One of the critical issues in India’s Ministry of Defence (MoD), left in the lurch because of abrupt departure of Manohar Parrikar as Defence Minister earlier this week, is the question of choosing private sector defence manufacturers as Strategic Partner (SP) to make major defence platforms in India.
Officials in the know say a fortnight before he resigned as Defence Minister to become the Chief Minister of Goa, Parrikar and a team of top defence ministry mandarins had come to a consensus on how to proceed on the highly contentious model.
As one official described it, “The fruit is ready for plucking.”
For months, two opposing schools of thought slugged it out in the MoD. Besides the divided opinion in the MoD, there were major differences of opinion among Indian and foreign defence manufacturers on the contours of the SP model. In the MoD, one lobby led by a senior official was batting to retain the primacy of the Ordnance Factory Board (OFB) and Defence Public Sector Undertakings (DPSUs). The other section wanted to keep the OFB and DPSUs out of this model.
Finally, Parrikar, after listening to multiple arguments, forced the issue on February 25 during a longish meeting at his residence. According to those who were part of the deliberations, the model that had been finalised was something like this:
- MoD will put out the criteria to select probable strategic partners with several qualifying benchmarks.
- The benchmarks would include financial turnover, capital assets, and revenue growth while technical parameters would be assessed on at least four or five criterion including past performance, engineering and manufacturing capability, infrastructure facilities, human resource structure and practices, quality control and maintenance and life cycle support system.
- However, contrary to what the Aatre Committee had recommended the selection would not be limited to one company per category; instead at least two or three manufacturers would be shortlisted.

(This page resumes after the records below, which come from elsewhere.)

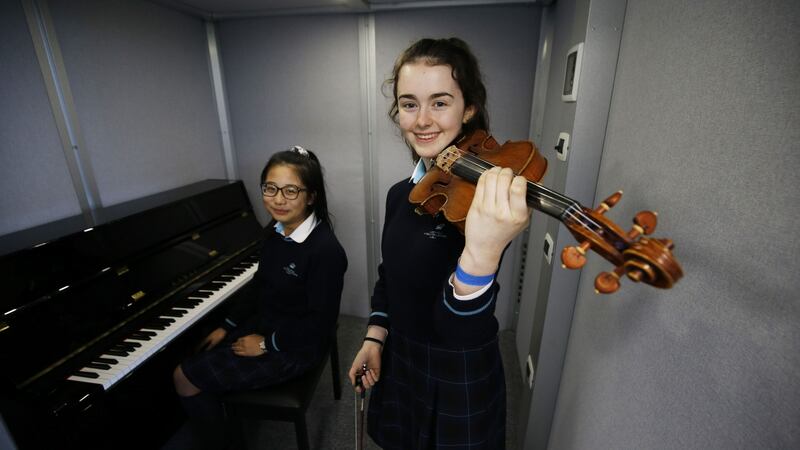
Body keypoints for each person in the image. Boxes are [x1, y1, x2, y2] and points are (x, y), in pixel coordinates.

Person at [348, 37, 530, 449]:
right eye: (409, 104)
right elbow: (390, 276)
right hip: (401, 358)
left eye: (440, 102)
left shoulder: (482, 205)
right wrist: (375, 336)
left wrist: (484, 250)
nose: (422, 120)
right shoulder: (400, 194)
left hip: (456, 370)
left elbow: (459, 329)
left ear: (468, 109)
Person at [173, 146, 347, 448]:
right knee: (197, 347)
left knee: (183, 377)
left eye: (291, 191)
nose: (278, 199)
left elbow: (320, 324)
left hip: (294, 346)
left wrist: (267, 344)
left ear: (311, 196)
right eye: (270, 188)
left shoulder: (325, 251)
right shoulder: (275, 232)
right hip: (269, 324)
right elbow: (260, 283)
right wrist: (226, 325)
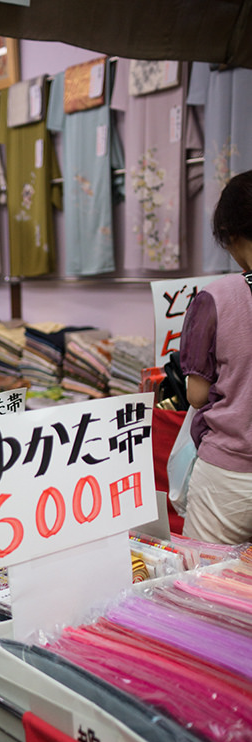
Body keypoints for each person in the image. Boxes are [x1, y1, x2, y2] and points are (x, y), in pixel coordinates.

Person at [180, 169, 252, 544]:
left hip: (228, 474)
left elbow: (195, 395)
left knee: (205, 588)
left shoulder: (216, 296)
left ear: (232, 234)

- The next step, in the finalised model is to select the OEM (Original Equipment Manufacturer)—most likely big foreign conglomerates—based again on technical parameters (quantum of technology transfer, government approval etc.)
- Finally, the OEMs would select an Indian strategic partner and then jointly come up with technical and commercial quotes to compete for the final order.
Initially, informed sources say, the SP model would be used to manufacture only fighter aircraft, helicopters and submarines although the Aatre Committee had recommended the application of this model to four categories which were further subdivided under six sub-categories. Broadly, these included aircraft & helicopters and their major systems; war ships & submarines to include major systems; armoured vehicles and their major systems; complex weapon systems which rely on guidance systems for precision hits; and networks to include Command, Control, Communication and Computers, Intelligence, Surveillance, Target acquisition and Reconnaissance; and Critical materials (Titanium alloys, Aluminum alloys, Carbon composites, Nickel / Cobalt alloys etc.)
A week after the meeting at Parrikar’s residence, the draft of the SP model was ready to be put up for final approval. However, political compulsions overtook the policy. It is now up to Arun Jaitley, who now holds the additional charge of defence or any new incumbent who comes in at a later date, to either take this initiative forward or scarp it. Either way, the wait for a viable model to acquire critical weapons platform for the three services has just got a little longer.